Text extracted from each page:
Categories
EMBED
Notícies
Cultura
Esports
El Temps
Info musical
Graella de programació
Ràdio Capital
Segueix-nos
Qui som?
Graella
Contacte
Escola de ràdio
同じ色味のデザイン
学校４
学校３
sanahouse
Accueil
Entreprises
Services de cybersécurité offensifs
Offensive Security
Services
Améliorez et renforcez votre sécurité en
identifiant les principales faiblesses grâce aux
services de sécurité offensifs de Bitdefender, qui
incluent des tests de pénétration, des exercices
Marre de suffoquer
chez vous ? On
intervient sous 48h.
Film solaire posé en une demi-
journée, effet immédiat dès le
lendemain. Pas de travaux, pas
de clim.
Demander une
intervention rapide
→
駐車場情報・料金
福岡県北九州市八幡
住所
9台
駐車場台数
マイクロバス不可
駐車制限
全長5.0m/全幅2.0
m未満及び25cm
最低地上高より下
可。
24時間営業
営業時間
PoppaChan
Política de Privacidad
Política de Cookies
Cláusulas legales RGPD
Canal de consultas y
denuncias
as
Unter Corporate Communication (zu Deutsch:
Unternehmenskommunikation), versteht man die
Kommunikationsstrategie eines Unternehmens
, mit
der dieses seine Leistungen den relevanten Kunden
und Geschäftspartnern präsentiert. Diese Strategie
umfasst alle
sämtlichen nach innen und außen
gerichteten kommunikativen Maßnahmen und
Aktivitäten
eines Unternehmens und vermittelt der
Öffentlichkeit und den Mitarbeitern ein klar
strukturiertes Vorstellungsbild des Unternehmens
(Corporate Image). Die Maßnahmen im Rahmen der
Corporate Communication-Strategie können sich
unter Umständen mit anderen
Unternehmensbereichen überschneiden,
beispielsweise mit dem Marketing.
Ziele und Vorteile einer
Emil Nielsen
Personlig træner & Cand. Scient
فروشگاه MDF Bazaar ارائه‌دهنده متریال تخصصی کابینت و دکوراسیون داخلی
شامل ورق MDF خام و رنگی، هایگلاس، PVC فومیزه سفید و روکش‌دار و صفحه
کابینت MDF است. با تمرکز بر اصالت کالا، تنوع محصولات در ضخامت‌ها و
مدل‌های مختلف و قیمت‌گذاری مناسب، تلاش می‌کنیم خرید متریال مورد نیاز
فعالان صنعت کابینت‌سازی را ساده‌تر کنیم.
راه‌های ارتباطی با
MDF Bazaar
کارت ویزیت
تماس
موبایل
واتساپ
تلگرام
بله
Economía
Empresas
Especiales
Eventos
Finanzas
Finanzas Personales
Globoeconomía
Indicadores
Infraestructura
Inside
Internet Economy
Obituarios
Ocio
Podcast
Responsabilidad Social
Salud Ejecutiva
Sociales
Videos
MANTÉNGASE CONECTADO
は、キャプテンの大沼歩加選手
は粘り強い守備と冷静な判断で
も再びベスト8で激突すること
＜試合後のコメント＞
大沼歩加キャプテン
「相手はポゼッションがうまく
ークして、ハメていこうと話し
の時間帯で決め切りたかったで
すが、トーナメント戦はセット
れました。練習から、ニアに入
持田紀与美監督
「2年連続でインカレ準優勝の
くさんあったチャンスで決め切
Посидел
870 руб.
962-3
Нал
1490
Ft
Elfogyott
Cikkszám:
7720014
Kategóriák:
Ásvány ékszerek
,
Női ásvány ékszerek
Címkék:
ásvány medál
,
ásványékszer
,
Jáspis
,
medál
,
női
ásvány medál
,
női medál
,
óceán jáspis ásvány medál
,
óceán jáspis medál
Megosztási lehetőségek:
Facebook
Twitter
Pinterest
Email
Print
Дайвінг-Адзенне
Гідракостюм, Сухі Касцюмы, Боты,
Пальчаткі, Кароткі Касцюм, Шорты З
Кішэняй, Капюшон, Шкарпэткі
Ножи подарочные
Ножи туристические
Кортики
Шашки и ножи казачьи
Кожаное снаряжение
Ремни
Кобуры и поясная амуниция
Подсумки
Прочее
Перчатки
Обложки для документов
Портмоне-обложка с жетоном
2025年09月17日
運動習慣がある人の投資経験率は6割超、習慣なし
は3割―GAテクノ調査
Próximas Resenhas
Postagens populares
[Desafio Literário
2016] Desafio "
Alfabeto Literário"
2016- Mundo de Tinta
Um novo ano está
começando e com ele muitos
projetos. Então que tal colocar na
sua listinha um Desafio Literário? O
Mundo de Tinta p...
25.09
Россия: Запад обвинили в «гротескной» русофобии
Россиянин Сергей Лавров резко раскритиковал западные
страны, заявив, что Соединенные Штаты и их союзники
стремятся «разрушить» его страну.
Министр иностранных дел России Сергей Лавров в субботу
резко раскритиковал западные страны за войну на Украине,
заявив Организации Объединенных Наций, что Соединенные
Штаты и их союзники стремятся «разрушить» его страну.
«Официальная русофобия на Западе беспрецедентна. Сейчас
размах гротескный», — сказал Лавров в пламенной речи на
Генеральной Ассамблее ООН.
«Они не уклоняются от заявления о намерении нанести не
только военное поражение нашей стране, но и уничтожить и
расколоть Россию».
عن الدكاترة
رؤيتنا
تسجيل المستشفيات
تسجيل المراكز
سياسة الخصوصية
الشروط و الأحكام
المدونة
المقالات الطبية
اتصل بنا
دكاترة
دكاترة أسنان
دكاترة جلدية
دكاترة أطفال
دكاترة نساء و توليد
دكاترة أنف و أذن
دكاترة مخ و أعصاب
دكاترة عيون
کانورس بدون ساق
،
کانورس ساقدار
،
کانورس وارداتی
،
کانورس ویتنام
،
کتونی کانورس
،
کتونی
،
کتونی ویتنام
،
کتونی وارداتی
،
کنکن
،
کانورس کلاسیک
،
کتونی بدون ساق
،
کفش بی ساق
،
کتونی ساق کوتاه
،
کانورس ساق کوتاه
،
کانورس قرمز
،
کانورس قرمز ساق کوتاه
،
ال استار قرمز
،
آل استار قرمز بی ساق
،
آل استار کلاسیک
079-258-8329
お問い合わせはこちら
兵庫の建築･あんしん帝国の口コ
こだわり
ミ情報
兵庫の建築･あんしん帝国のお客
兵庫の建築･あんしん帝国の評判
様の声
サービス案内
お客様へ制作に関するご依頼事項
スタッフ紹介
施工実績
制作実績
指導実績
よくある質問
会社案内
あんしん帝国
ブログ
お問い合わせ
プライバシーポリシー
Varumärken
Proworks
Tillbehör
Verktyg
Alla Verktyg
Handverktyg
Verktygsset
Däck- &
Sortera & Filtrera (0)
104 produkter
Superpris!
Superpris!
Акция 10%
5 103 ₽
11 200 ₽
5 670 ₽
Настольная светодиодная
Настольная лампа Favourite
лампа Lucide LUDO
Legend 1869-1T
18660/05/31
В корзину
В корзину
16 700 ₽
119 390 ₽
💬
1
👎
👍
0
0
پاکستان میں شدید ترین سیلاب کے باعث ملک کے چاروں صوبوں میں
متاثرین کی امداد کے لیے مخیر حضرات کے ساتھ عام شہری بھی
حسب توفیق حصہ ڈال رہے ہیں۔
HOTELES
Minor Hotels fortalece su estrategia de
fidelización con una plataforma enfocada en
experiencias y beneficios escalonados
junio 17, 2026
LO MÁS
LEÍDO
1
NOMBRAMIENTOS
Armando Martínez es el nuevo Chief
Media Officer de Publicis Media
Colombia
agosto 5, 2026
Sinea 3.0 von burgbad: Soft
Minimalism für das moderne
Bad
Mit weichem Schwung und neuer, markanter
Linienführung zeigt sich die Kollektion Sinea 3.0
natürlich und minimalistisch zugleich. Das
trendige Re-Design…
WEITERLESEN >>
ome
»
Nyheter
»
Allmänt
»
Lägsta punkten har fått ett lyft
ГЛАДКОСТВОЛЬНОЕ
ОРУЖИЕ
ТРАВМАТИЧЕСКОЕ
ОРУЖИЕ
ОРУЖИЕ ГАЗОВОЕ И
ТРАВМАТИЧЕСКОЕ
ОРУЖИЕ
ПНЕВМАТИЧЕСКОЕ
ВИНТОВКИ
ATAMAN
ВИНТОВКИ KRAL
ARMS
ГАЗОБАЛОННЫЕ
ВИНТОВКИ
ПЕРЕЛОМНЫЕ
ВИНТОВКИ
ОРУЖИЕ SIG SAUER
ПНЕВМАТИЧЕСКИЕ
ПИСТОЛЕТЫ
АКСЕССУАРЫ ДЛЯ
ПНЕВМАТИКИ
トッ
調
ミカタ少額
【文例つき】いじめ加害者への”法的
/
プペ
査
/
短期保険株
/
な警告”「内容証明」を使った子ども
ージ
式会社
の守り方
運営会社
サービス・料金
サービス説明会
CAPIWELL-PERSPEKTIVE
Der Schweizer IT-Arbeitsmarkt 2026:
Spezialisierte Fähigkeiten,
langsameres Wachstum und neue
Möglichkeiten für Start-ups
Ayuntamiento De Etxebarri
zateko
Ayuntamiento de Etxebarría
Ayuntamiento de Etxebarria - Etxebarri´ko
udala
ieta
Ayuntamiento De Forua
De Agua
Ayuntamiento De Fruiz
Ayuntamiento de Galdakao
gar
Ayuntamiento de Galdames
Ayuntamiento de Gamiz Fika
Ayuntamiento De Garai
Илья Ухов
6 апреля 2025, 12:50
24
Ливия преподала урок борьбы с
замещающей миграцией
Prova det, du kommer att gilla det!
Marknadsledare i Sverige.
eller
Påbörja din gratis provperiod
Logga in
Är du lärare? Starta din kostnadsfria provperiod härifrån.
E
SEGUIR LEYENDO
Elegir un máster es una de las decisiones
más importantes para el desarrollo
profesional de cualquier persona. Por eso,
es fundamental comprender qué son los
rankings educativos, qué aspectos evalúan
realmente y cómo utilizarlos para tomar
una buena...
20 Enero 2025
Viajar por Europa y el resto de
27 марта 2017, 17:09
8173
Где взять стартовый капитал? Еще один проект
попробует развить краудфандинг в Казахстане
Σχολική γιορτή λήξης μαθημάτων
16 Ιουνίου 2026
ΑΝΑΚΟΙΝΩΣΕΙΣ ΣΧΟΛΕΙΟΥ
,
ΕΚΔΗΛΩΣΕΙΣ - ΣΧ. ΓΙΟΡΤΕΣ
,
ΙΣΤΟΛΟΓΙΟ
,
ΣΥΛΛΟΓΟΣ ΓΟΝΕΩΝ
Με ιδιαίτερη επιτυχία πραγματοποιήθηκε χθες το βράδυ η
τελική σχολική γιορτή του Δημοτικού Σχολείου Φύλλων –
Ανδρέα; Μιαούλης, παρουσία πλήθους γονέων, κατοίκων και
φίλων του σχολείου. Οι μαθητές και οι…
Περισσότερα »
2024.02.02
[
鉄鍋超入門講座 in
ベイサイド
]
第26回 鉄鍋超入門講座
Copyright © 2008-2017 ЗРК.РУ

What this task involves → Copy out the data exactly, from its first line through the line containing "Emil Nielsen", including that line.

Solution below →
Categories
EMBED
Notícies
Cultura
Esports
El Temps
Info musical
Graella de programació
Ràdio Capital
Segueix-nos
Qui som?
Graella
Contacte
Escola de ràdio
同じ色味のデザイン
学校４
学校３
sanahouse
Accueil
Entreprises
Services de cybersécurité offensifs
Offensive Security
Services
Améliorez et renforcez votre sécurité en
identifiant les principales faiblesses grâce aux
services de sécurité offensifs de Bitdefender, qui
incluent des tests de pénétration, des exercices
Marre de suffoquer
chez vous ? On
intervient sous 48h.
Film solaire posé en une demi-
journée, effet immédiat dès le
lendemain. Pas de travaux, pas
de clim.
Demander une
intervention rapide
→
駐車場情報・料金
福岡県北九州市八幡
住所
9台
駐車場台数
マイクロバス不可
駐車制限
全長5.0m/全幅2.0
m未満及び25cm
最低地上高より下
可。
24時間営業
営業時間
PoppaChan
Política de Privacidad
Política de Cookies
Cláusulas legales RGPD
Canal de consultas y
denuncias
as
Unter Corporate Communication (zu Deutsch:
Unternehmenskommunikation), versteht man die
Kommunikationsstrategie eines Unternehmens
, mit
der dieses seine Leistungen den relevanten Kunden
und Geschäftspartnern präsentiert. Diese Strategie
umfasst alle
sämtlichen nach innen und außen
gerichteten kommunikativen Maßnahmen und
Aktivitäten
eines Unternehmens und vermittelt der
Öffentlichkeit und den Mitarbeitern ein klar
strukturiertes Vorstellungsbild des Unternehmens
(Corporate Image). Die Maßnahmen im Rahmen der
Corporate Communication-Strategie können sich
unter Umständen mit anderen
Unternehmensbereichen überschneiden,
beispielsweise mit dem Marketing.
Ziele und Vorteile einer
Emil Nielsen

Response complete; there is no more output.